Monday, October 10, 2005

Vicki's Story, Part One

I procrastinated long enough (roughly twenty years or so to be exact), but I think it’s finally time for me to write out my story. I’ve always laid that burden on my mom, thinking it was more her story than my own. Her blog story took you from the day I was born until I was in high school, but I guess the rest of the story is mine to tell. I will do this much the same way I did for my mom's installments -- a small segment for a series of weeks, posted some time on Monday of each week.

Part One

I was seven years old when we moved away from Philadelphia and back to Minnesota where I had been born. We relocated because both of my parents families lived in Minneapolis and dad was able to get his sales territory relocated to the Midwest. At that point, the surgeons at Children’s Hospital in Philadelphia informed my parents that there was nothing more that they could do for me.

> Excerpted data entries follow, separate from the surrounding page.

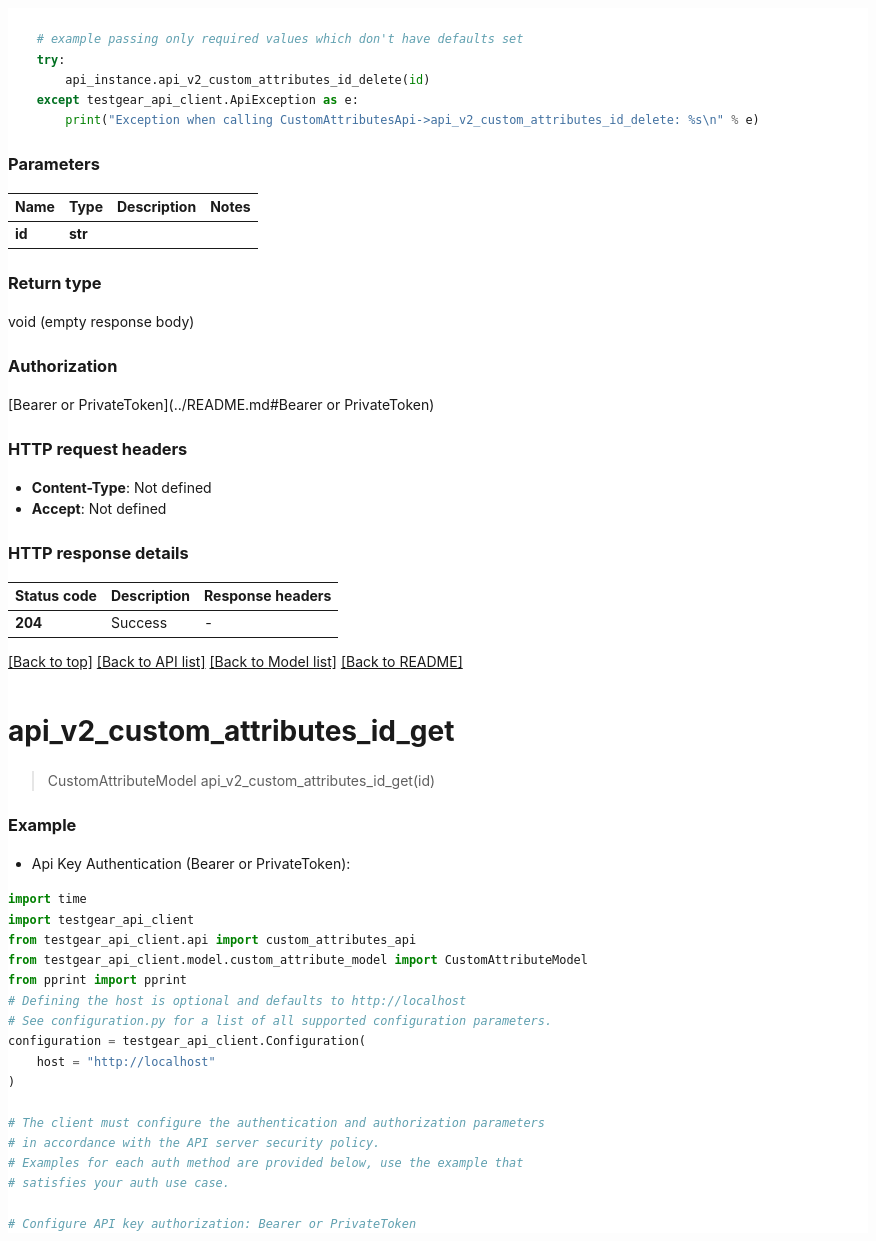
 ```python

    # example passing only required values which don't have defaults set
    try:
        api_instance.api_v2_custom_attributes_id_delete(id)
    except testgear_api_client.ApiException as e:
        print("Exception when calling CustomAttributesApi->api_v2_custom_attributes_id_delete: %s\n" % e)
```


### Parameters

Name | Type | Description  | Notes
------------- | ------------- | ------------- | -------------
 **id** | **str**|  |

### Return type

void (empty response body)

### Authorization

[Bearer or PrivateToken](../README.md#Bearer or PrivateToken)

### HTTP request headers

 - **Content-Type**: Not defined
 - **Accept**: Not defined


### HTTP response details

| Status code | Description | Response headers |
|-------------|-------------|------------------|
**204** | Success |  -  |

[[Back to top]](#) [[Back to API list]](../README.md#documentation-for-api-endpoints) [[Back to Model list]](../README.md#documentation-for-models) [[Back to README]](../README.md)

# **api_v2_custom_attributes_id_get**
> CustomAttributeModel api_v2_custom_attributes_id_get(id)



### Example

* Api Key Authentication (Bearer or PrivateToken):

```python
import time
import testgear_api_client
from testgear_api_client.api import custom_attributes_api
from testgear_api_client.model.custom_attribute_model import CustomAttributeModel
from pprint import pprint
# Defining the host is optional and defaults to http://localhost
# See configuration.py for a list of all supported configuration parameters.
configuration = testgear_api_client.Configuration(
    host = "http://localhost"
)

# The client must configure the authentication and authorization parameters
# in accordance with the API server security policy.
# Examples for each auth method are provided below, use the example that
# satisfies your auth use case.

# Configure API key authorization: Bearer or PrivateToken
```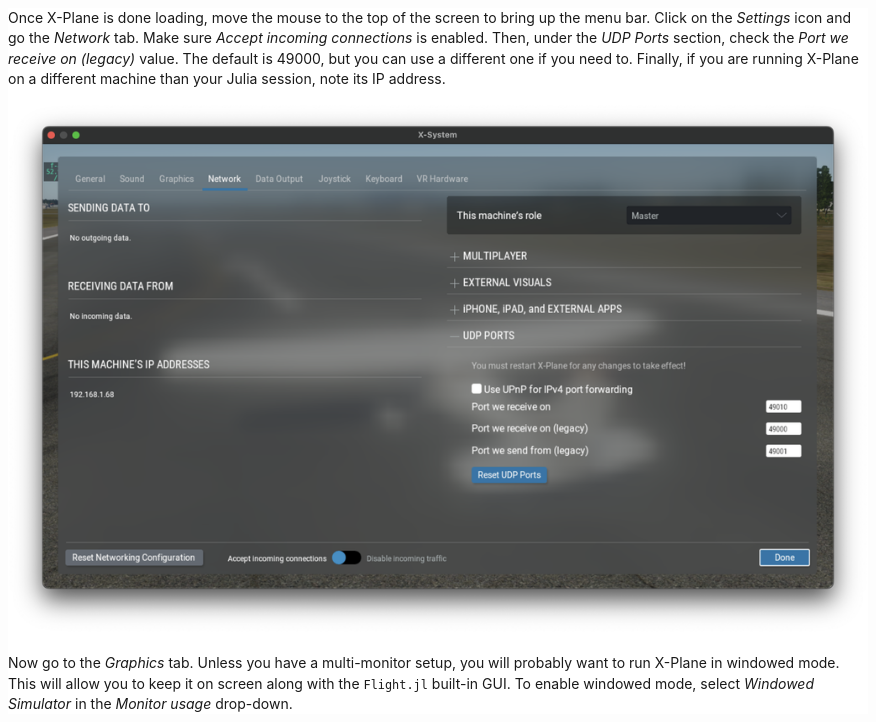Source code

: Once X-Plane is done loading, move the mouse to the top of the screen to bring up the menu bar.
Click on the *Settings* icon and go the *Network* tab. Make sure *Accept incoming connections* is
enabled. Then, under the *UDP Ports* section, check the *Port we receive on (legacy)* value. The
default is 49000, but you can use a different one if you need to. Finally, if you are running
X-Plane on a different machine than your Julia session, note its IP address.

![X-Plane 12 Network Settings](assets/xp12_network_settings.png)

Now go to the *Graphics* tab. Unless you have a multi-monitor setup, you will probably want to run
X-Plane in windowed mode. This will allow you to keep it on screen along with the ```Flight.jl```
built-in GUI. To enable windowed mode, select *Windowed Simulator* in the *Monitor usage* drop-down.
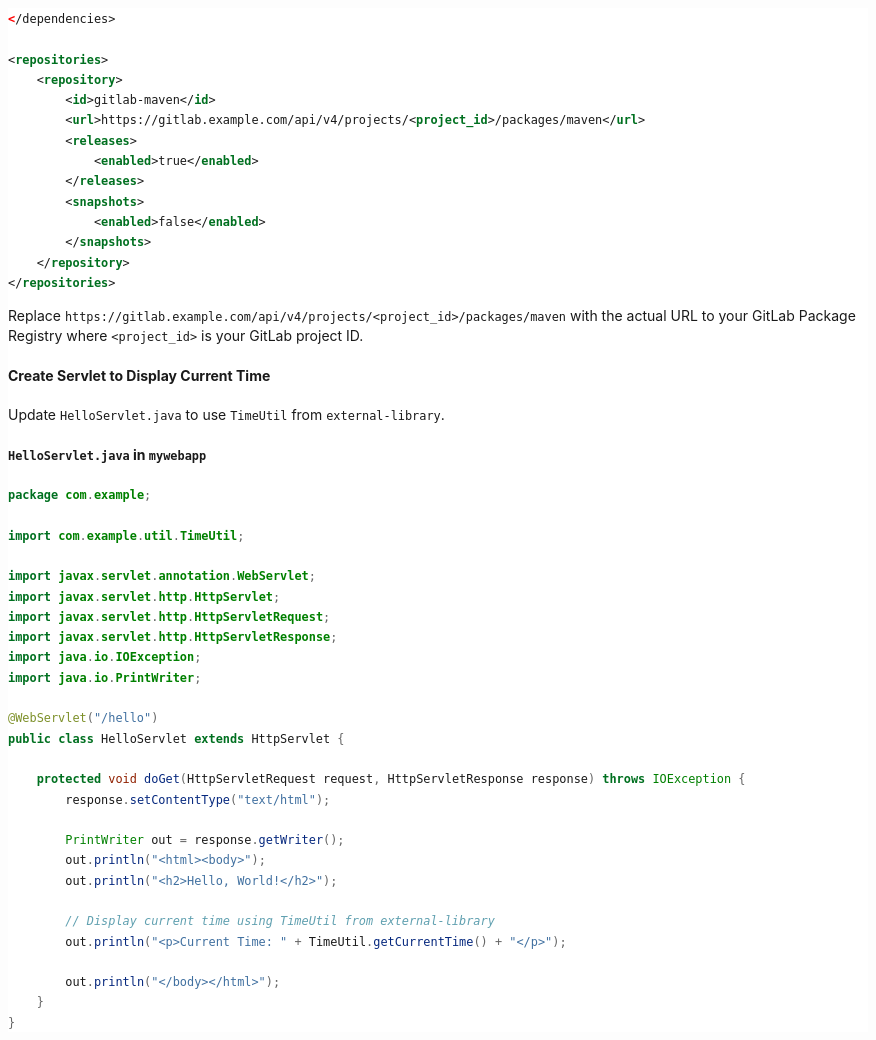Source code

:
 ```xml
</dependencies>

<repositories>
    <repository>
        <id>gitlab-maven</id>
        <url>https://gitlab.example.com/api/v4/projects/<project_id>/packages/maven</url>
        <releases>
            <enabled>true</enabled>
        </releases>
        <snapshots>
            <enabled>false</enabled>
        </snapshots>
    </repository>
</repositories>
```

Replace `https://gitlab.example.com/api/v4/projects/<project_id>/packages/maven` with the actual URL to your GitLab Package Registry where `<project_id>` is your GitLab project ID.

#### Create Servlet to Display Current Time

Update `HelloServlet.java` to use `TimeUtil` from `external-library`.

#### `HelloServlet.java` in `mywebapp`

```java
package com.example;

import com.example.util.TimeUtil;

import javax.servlet.annotation.WebServlet;
import javax.servlet.http.HttpServlet;
import javax.servlet.http.HttpServletRequest;
import javax.servlet.http.HttpServletResponse;
import java.io.IOException;
import java.io.PrintWriter;

@WebServlet("/hello")
public class HelloServlet extends HttpServlet {

    protected void doGet(HttpServletRequest request, HttpServletResponse response) throws IOException {
        response.setContentType("text/html");

        PrintWriter out = response.getWriter();
        out.println("<html><body>");
        out.println("<h2>Hello, World!</h2>");
        
        // Display current time using TimeUtil from external-library
        out.println("<p>Current Time: " + TimeUtil.getCurrentTime() + "</p>");

        out.println("</body></html>");
    }
}
```

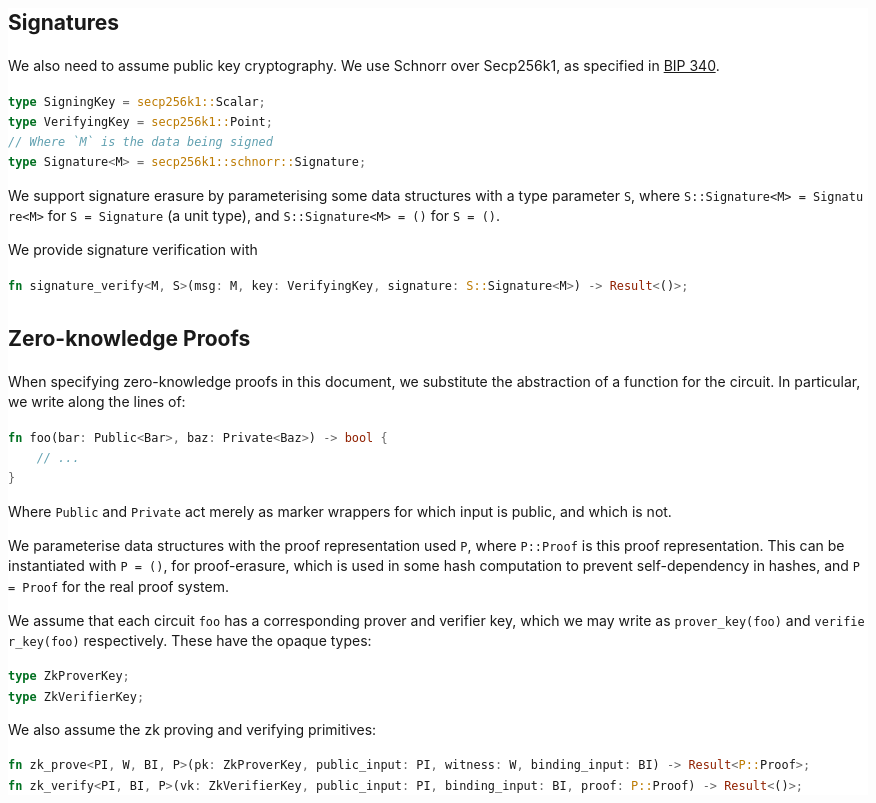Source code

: ## Signatures

We also need to assume public key cryptography. We use Schnorr over Secp256k1,
as specified in [BIP 340](https://github.com/bitcoin/bips/blob/master/bip-0340.mediawiki).

```rust
type SigningKey = secp256k1::Scalar;
type VerifyingKey = secp256k1::Point;
// Where `M` is the data being signed
type Signature<M> = secp256k1::schnorr::Signature;
```

We support signature erasure by parameterising some data structures with a type
parameter `S`, where `S::Signature<M> = Signature<M>` for `S = Signature` (a
unit type), and `S::Signature<M> = ()` for `S = ()`.

We provide signature verification with

```rust
fn signature_verify<M, S>(msg: M, key: VerifyingKey, signature: S::Signature<M>) -> Result<()>;
```

## Zero-knowledge Proofs

When specifying zero-knowledge proofs in this document, we substitute the
abstraction of a function for the circuit. In particular, we write along the
lines of:

```rust
fn foo(bar: Public<Bar>, baz: Private<Baz>) -> bool {
    // ...
}
```

Where `Public` and `Private` act merely as marker wrappers for which input is
public, and which is not.

We parameterise data structures with the proof representation used `P`, where
`P::Proof` is this proof representation. This can be instantiated with `P =
()`, for proof-erasure, which is used in some hash computation to prevent
self-dependency in hashes, and `P = Proof` for the real proof system.

We assume that each circuit `foo` has a corresponding prover and verifier key, which we
may write as `prover_key(foo)` and `verifier_key(foo)` respectively. These have the opaque types:

```rust
type ZkProverKey;
type ZkVerifierKey;
```

We also assume the zk proving and verifying primitives:
```rust
fn zk_prove<PI, W, BI, P>(pk: ZkProverKey, public_input: PI, witness: W, binding_input: BI) -> Result<P::Proof>;
fn zk_verify<PI, BI, P>(vk: ZkVerifierKey, public_input: PI, binding_input: BI, proof: P::Proof) -> Result<()>;
```
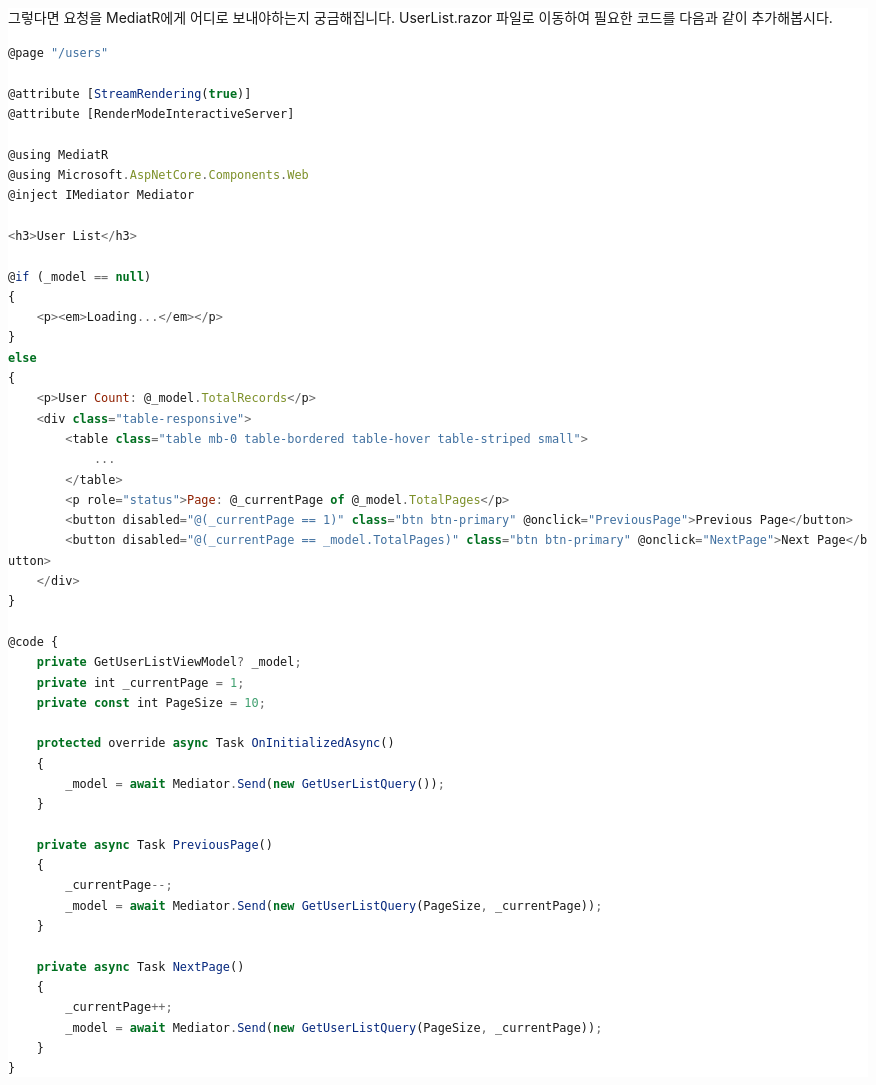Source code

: 그렇다면 요청을 MediatR에게 어디로 보내야하는지 궁금해집니다. UserList.razor 파일로 이동하여 필요한 코드를 다음과 같이 추가해봅시다.

<div class="content-ad"></div>

```js
@page "/users"

@attribute [StreamRendering(true)]
@attribute [RenderModeInteractiveServer]

@using MediatR
@using Microsoft.AspNetCore.Components.Web
@inject IMediator Mediator

<h3>User List</h3>

@if (_model == null)
{
    <p><em>Loading...</em></p>
}
else
{
    <p>User Count: @_model.TotalRecords</p>
    <div class="table-responsive">
        <table class="table mb-0 table-bordered table-hover table-striped small">
            ...
        </table>
        <p role="status">Page: @_currentPage of @_model.TotalPages</p>
        <button disabled="@(_currentPage == 1)" class="btn btn-primary" @onclick="PreviousPage">Previous Page</button>
        <button disabled="@(_currentPage == _model.TotalPages)" class="btn btn-primary" @onclick="NextPage">Next Page</button>
    </div>
}

@code {
    private GetUserListViewModel? _model;
    private int _currentPage = 1;
    private const int PageSize = 10;

    protected override async Task OnInitializedAsync()
    {
        _model = await Mediator.Send(new GetUserListQuery());
    }
    
    private async Task PreviousPage()
    {
        _currentPage--;
        _model = await Mediator.Send(new GetUserListQuery(PageSize, _currentPage));
    }
    
    private async Task NextPage()
    {
        _currentPage++;
        _model = await Mediator.Send(new GetUserListQuery(PageSize, _currentPage));
    }
}
```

About three months after moving back to Minnesota, I turned 8 years old. I would be entering Third Grade the following Spring. I was happy, well-adjusted, and making friends. I loved school – especially reading and spelling. I see now, looking back, that after seven years of rigorous surgeries and doctor’s appointments that the Lord was giving me a much-needed reprieve. I was more than thrilled with the diagnosis that there were to be no more surgeries. Granted, I didn’t understand at eight years old the extent of my deformities, or the extent of cruelty in the world.

For three glorious years, all was as it should be in my perfect little world. That was, all until an ordinary visit to the dentist. It intrigues me how life-changing events turn on the most ordinary of moments. Moses tended sheep for forty years in the wilderness and one day, not unlike any of the others, he spies the burning bush. And so here I was, minding my own business as it were, and a simple trip to get my teeth cleaned ushered in a whole new phase of life – the most difficult phase I would ever encounter.

Psalm 23 talks about “the valley of the shadow of death.” As my mom opened the heavy glass door going into the dentist’s office, how was I ever to know it would usher me onto the path that ran straight through that valley? And how was I to know I would walk on it for the next ten years of my life?